— Text segment —
==*==

15. INACTIVE ACCOUNTS

We reserve the right in our sole discretion to terminate any accounts that are deemed “inactive.” An Affiliate account will be considered inactive if it fails to generate any Qualifying Transactions for a period of 12 months or longer. In the event that your account and thereby your participation in the Affiliate Program is deactivated, this Agreement will terminate.

16. RELATIONSHIP OF THE PARTIES

The relationship of The Prepared Group and Affiliate shall be and shall at all times remain that of independent contractors. Nothing in this Agreement constitutes a relationship of employer and employee, principal and agent, partnership or joint venture between the parties and neither party shall be authorized to assume or create or attempt to assume or create, directly or indirectly, any obligation on behalf of, or in the name of the other party.

17. PUBLICITY; PRESS RELEASES.

Neither party will make any announcement or issue any statements to the public concerning the relationship between them or the transactions described herein without the prior written consent of the other party.

18. MODIFICATION

The Prepared Group reserves the right, in its sole discretion, to change the terms of this Agreement at any time. If The Prepared Group makes any material changes to this Agreement, The Prepared Group will notify you by posting a revised agreement or a notice of changes on The Prepared Group website. The most current version of the Agreement will supersede all previous versions. Any changes to this Agreement will become effective immediately. Your continued participation in the Affiliate Program constitutes your acceptance of such changes. We encourage you to review the Agreement periodically to stay informed about updates and changes. If you object to any changes in the Agreement, your sole and exclusive remedy will be to cease participation in the Affiliate Program.

19. LIMITATION OF LIABILITY

THE PREPARED GROUP’S TOTAL AGGREGATE LIABILITY FOR DAMAGES OF ANY KIND FOR ANY CLAIM ARISING FROM OR RELATED TO THIS AGREEMENT OR THE SUBJECT MATTER THEREOF SHALL BE LIMITED TO THE REFERRAL FEES PAYABLE TO YOU BY THE PREPARED GROUP HEREUNDER IN THE 12-MONTH PERIOD PRECEDING THE EVENT GIVING RISE TO THE CLAIM. IN NO EVENT SHALL THE PREPARED GROUP, ITS SUPPLIERS OR LICENSORS OR ANY OF THEIR RESPECTIVE OFFICERS, DIRECTORS, EMPLOYEES, OR REPRESENTATIVES BE LIABLE TO YOUOR TO ANY OTHER THIRD-PARTY FOR ANY INDIRECT, CONSEQUENTIAL, SPECIAL, INCIDENTAL, PUNITIVE OR EXEMPLARY DAMAGES OF ANY KIND OR FOR ANY LOSS OF REVENUE, PROFITS OR DATA, EVEN IF THE PREPARED GROUP HAS BEEN ADVISED OF THE POSSIBILITY OF SUCH DAMAGES.

20. DISCLAIMER

THE AFFILIATE PROGRAM, THE THE PREPARED GROUP SITE AND ANY SERVICES OFFERED BY THE PREPARED GROUP TOGETHER WITH ANY SPECIAL LINKS OR OPERATIONAL DOCUMENTATION OR ANY OTHER INFORMATION PROVIDED BY US IN CONNECTION WITH THE AFFILIATE PROGRAM IS PROVIDED “AS IS.” IN ADDITION, WE MAKE NO EXPRESS OR IMPLIED WARRANTIES OR REPRESENTATIONS WITH RESPECT TO THE AFFILIATE PROGRAM OR ANY SERVICES OFFERED THROUGH THE AFFILIATE PROGRAM (INCLUDING WITHOUT LIMITATION WARRANTIES OF FITNESS, MERCHANTABILITY, NON-INFRINGEMENT, OR IMPLIED WARRANTIES ARISING OUT OF THE COURSE OF DEALING, PERFORMANCE OR TRADE USAGE). MOREOVER, WE MAKE NO REPRESENTATION THAT THE OPERATION OF OUR SITE WILL BE UNINTERRUPTED OR ERROR FREE, AND WE WILL NOT BE LIABLE FOR THE CONSEQUENCES OF ANY SUCH INTERRUPTIONS OR ERRORS.

==*==

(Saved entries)
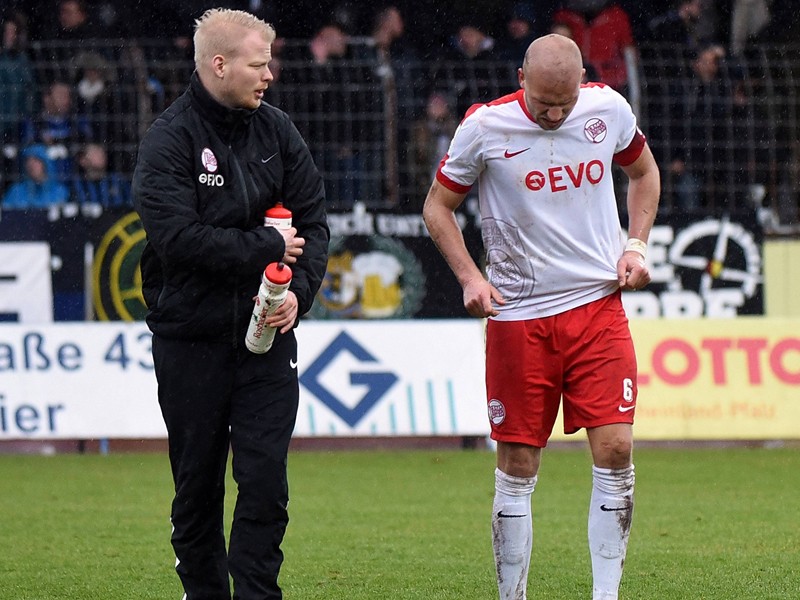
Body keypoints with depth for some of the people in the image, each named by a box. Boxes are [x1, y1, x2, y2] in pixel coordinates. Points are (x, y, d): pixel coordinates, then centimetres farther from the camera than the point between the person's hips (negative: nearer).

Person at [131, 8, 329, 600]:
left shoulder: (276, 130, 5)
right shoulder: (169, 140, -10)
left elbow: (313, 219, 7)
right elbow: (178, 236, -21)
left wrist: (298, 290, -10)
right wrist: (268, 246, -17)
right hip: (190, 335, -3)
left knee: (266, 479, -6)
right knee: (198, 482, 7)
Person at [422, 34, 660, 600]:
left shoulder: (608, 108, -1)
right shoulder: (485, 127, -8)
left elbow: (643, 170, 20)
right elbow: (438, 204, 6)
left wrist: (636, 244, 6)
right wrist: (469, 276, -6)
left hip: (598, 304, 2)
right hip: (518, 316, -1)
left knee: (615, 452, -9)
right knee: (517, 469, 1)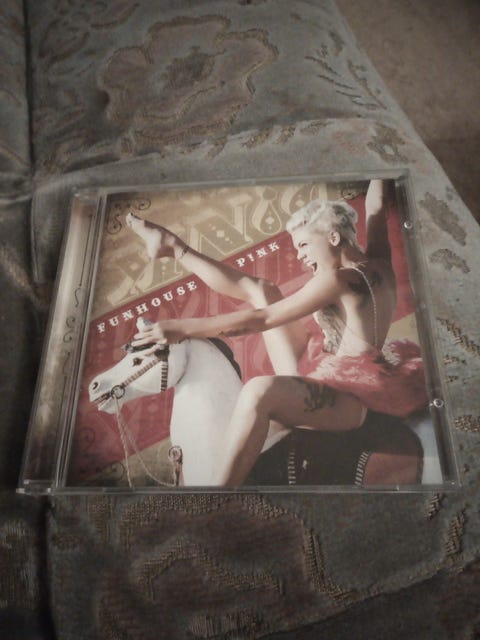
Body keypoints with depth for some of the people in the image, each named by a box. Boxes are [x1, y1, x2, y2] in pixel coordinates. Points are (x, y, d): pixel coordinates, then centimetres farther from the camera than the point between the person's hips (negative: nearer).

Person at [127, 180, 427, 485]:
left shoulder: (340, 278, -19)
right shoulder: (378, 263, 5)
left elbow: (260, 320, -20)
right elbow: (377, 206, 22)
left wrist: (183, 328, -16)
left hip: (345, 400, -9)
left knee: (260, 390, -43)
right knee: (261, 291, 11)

==*==

— Things to do —
a. Answer these questions using the affiliate agreement excerpt:
(i) How long must an affiliate account go without generating any Qualifying Transactions before it is considered inactive?
(ii) What relationship do The Prepared Group and the Affiliate remain in at all times?
(iii) How will The Prepared Group notify affiliates of material changes to the Agreement?
b. List every numbered section heading in the affiliate agreement excerpt, with its number.
c. Write out the affiliate agreement excerpt from "We reserve the" up to and including "name of the other party.".

— Answers provided —
a.
(i) 12 months or longer.
(ii) Independent contractors.
(iii) By posting a revised agreement or a notice of changes on The Prepared Group website.

b.
15. INACTIVE ACCOUNTS
16. RELATIONSHIP OF THE PARTIES
17. PUBLICITY; PRESS RELEASES.
18. MODIFICATION
19. LIMITATION OF LIABILITY
20. DISCLAIMER

c.
We reserve the right in our sole discretion to terminate any accounts that are deemed “inactive.” An Affiliate account will be considered inactive if it fails to generate any Qualifying Transactions for a period of 12 months or longer. In the event that your account and thereby your participation in the Affiliate Program is deactivated, this Agreement will terminate.

16. RELATIONSHIP OF THE PARTIES

The relationship of The Prepared Group and Affiliate shall be and shall at all times remain that of independent contractors. Nothing in this Agreement constitutes a relationship of employer and employee, principal and agent, partnership or joint venture between the parties and neither party shall be authorized to assume or create or attempt to assume or create, directly or indirectly, any obligation on behalf of, or in the name of the other party.